Toyota Motor Corp remains confident that its electronic throttles are sound and not behind instances of unintended acceleration that led to huge recalls, federal investigations, and lawsuits, the company's U.S. sales president said on Wednesday.
In written testimony submitted to Congress before a Thursday hearing, Jim Lentz also said Toyota had serviced more than 3.5 million vehicles or roughly half the vehicles recalled between October 2009 and January 2010 for equipment and mechanical issues linked to the acceleration problems.
We are taking major steps to become a more responsive, safety focused organization, Lentz said in remarks to the House of Representatives Energy and Commerce Committee. Our entire company has mobilized to ensure that Toyota vehicles are safe and reliable for our customers.
On Tuesday, Toyota paid a $16.4 million fine to settle allegations by U.S. regulators that the company had been slow to act on one of the recalls.
Toyota shares closed up 14 cents at $75.71 on the New York Stock Exchange on Wednesday.
Some members of the Energy and Commerce Committee are not convinced that Toyota's fixes in recalled vehicles address all questions about unintended acceleration. The committee has demanded information about Toyota's electronic throttle systems and whether they could be at the root of acceleration problems that authorities have said could be linked to dozens of crash deaths since 2000.
Toyota has never discovered or been provided with any evidence that (electronic throttles) can cause unintended acceleration in a real world scenario, Lentz said in his testimony.
Toyota has hired an engineering consulting firm, Exponent Inc, to analyze its throttle systems.
The National Highway Traffic Safety Administration (NHTSA) reopened an investigation into Toyota's throttle systems and unintended acceleration after members of Congress and safety advocates questioned whether previous reviews had been thorough. NHTSA is working with experts from the U.S. space agency NASA to analyze the throttles.
The analysis will be reviewed by an independent scientific committee before the NHTSA decides how to proceed.
NHTSA administrator David Strickland told the Senate Commerce Committee at a hearing on Wednesday the analysis and review would likely take more than a year.
Safety legislation prompted by the Toyota recalls that is working its way through Congress would set minimum requirements for vehicle electronics, including throttle systems.

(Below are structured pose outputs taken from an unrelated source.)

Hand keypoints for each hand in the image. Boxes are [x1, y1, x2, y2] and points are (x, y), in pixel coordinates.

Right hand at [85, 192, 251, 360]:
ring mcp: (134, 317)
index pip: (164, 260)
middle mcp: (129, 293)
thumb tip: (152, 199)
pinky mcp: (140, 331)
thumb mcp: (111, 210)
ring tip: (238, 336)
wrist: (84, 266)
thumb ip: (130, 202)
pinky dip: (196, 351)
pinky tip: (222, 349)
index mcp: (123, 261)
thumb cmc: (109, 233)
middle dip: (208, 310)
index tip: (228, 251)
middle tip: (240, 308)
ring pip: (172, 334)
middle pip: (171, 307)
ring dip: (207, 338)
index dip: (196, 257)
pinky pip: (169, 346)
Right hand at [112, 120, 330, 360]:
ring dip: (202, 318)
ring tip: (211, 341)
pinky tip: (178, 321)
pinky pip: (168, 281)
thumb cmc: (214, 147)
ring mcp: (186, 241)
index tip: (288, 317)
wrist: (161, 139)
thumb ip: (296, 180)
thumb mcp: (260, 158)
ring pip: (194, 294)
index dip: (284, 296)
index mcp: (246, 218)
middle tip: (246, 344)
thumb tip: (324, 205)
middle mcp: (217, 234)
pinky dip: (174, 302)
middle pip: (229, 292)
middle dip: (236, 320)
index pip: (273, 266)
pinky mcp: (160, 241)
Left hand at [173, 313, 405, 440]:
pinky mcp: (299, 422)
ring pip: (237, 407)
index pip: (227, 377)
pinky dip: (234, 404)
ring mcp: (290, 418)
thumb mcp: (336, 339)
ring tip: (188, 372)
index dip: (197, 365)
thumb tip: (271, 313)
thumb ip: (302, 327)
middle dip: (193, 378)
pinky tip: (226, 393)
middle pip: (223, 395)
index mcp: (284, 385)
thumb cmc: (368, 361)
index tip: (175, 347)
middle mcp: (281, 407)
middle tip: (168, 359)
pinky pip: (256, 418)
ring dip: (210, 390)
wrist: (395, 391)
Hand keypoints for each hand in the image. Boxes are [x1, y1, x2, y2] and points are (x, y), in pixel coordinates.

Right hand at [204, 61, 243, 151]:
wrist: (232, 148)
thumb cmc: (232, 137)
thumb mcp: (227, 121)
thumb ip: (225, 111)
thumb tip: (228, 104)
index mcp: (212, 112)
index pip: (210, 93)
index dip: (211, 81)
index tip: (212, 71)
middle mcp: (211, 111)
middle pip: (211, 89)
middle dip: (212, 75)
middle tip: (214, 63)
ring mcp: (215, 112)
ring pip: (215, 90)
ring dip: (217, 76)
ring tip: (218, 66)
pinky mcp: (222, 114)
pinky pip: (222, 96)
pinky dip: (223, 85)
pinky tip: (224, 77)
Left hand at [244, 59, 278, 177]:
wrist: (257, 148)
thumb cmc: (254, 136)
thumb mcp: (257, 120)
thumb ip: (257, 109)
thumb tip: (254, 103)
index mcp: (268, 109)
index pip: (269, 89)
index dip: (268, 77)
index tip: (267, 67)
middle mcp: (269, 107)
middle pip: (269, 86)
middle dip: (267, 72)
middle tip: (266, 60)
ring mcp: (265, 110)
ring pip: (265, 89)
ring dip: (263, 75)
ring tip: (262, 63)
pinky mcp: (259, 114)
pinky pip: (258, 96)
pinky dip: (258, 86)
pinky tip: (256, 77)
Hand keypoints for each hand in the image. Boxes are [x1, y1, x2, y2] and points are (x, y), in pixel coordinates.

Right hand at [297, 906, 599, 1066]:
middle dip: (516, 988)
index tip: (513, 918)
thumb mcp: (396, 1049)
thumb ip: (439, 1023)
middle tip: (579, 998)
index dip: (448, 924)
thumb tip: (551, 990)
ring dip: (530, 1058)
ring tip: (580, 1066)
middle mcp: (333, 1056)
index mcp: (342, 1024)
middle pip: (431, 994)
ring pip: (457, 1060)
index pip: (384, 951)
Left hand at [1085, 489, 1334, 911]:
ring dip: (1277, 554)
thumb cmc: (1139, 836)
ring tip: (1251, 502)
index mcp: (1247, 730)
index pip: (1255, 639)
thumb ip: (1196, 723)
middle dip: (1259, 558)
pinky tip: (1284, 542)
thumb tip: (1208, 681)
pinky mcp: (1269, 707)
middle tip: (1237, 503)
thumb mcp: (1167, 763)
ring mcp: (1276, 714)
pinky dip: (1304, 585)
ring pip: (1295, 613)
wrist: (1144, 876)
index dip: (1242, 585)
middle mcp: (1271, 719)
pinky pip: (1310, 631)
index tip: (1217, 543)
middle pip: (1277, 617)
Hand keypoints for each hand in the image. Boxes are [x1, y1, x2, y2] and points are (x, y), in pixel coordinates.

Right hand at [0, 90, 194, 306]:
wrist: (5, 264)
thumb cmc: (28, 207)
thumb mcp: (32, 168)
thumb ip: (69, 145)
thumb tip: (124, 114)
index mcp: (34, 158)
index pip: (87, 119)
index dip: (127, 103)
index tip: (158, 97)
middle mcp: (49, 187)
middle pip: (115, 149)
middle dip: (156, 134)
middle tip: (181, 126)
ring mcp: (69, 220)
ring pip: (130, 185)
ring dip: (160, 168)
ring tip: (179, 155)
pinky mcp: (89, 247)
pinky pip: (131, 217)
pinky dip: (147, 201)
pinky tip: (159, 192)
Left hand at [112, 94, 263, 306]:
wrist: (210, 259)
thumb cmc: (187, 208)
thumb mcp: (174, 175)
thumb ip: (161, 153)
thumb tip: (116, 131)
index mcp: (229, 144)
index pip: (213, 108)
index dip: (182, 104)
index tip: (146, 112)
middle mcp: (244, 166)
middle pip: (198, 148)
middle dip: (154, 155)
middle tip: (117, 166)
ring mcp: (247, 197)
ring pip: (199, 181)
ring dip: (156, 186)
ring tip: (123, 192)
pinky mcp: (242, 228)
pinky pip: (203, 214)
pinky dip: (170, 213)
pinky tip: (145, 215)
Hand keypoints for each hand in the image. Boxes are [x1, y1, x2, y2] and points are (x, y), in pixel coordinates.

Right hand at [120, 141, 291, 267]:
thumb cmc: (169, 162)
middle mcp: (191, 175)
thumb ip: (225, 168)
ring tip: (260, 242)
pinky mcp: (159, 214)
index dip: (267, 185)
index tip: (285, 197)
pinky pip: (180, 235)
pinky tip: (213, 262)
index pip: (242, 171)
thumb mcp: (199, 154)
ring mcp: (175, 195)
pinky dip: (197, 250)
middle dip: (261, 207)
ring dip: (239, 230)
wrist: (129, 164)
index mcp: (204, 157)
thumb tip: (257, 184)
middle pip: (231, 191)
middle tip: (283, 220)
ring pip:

It would also mandate safety systems that would allow the brakes to override acceleration in all cases in which the driver seeks to stop the vehicle.
Consumers have complained over the years to regulators about Toyota vehicles that accelerated without warning and would not stop.
In a case last August that prompted sharp government scrutiny and led to an October 2009 recall, a California patrol officer and three of his family members were killed in a high-speed Lexus crash that authorities believe was caused by a loose floormat that jammed the accelerator pedal.
Lentz said in his testimony that brake override would be available across Toyota's product line by the end of this year. He said it would be standard on new models in the United States and that seven existing models would be retrofitted with it.
Toyota's recalls involved floormats and accelerator pedals that would not spring back as designed. Lentz said the company had completed 70 percent of the so-called sticky pedal modifications and 30 percent of the floormat cases.
It has also completed about 80 percent of the antilock brake software upgrades in 147,500 recalled Prius and Lexus models, Lentz said.